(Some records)
= = = = =
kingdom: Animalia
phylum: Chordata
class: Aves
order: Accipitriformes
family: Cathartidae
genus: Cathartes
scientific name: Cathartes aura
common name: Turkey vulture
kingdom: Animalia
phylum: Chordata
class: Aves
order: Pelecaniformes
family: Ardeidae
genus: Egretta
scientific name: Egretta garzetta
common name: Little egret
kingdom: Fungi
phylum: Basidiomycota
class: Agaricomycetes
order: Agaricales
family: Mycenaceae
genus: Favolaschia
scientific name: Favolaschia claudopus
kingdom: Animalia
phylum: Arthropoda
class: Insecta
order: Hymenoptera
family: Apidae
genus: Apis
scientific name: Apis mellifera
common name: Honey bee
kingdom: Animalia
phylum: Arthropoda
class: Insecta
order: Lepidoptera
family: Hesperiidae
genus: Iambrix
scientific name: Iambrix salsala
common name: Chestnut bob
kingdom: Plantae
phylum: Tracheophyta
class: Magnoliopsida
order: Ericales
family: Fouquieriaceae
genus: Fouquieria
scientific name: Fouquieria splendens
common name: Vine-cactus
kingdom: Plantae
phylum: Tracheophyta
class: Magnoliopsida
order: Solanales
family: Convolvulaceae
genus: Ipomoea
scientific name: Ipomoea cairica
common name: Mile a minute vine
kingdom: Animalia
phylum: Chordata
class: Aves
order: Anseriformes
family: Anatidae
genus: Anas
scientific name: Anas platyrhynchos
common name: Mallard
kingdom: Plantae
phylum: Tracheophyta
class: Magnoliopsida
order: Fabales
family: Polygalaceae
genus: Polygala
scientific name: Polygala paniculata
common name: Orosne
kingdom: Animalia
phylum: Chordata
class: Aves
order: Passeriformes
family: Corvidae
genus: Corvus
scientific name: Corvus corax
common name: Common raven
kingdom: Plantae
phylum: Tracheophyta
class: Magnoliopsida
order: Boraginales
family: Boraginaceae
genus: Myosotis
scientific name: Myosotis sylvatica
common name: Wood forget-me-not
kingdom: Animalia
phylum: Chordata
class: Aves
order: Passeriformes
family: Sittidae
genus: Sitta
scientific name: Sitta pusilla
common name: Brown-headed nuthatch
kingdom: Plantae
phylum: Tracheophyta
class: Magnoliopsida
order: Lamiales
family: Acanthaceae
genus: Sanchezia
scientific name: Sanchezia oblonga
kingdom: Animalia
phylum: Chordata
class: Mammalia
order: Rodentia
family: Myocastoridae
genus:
= = = = =
• Written problem: Copy the listing from its first line through the line that contains "order: Agaricales", replacing "common name" with "vernacular name" and leaving everything else unchanged.

• Result below:
kingdom: Animalia
phylum: Chordata
class: Aves
order: Accipitriformes
family: Cathartidae
genus: Cathartes
scientific name: Cathartes aura
vernacular name: Turkey vulture
kingdom: Animalia
phylum: Chordata
class: Aves
order: Pelecaniformes
family: Ardeidae
genus: Egretta
scientific name: Egretta garzetta
vernacular name: Little egret
kingdom: Fungi
phylum: Basidiomycota
class: Agaricomycetes
order: Agaricales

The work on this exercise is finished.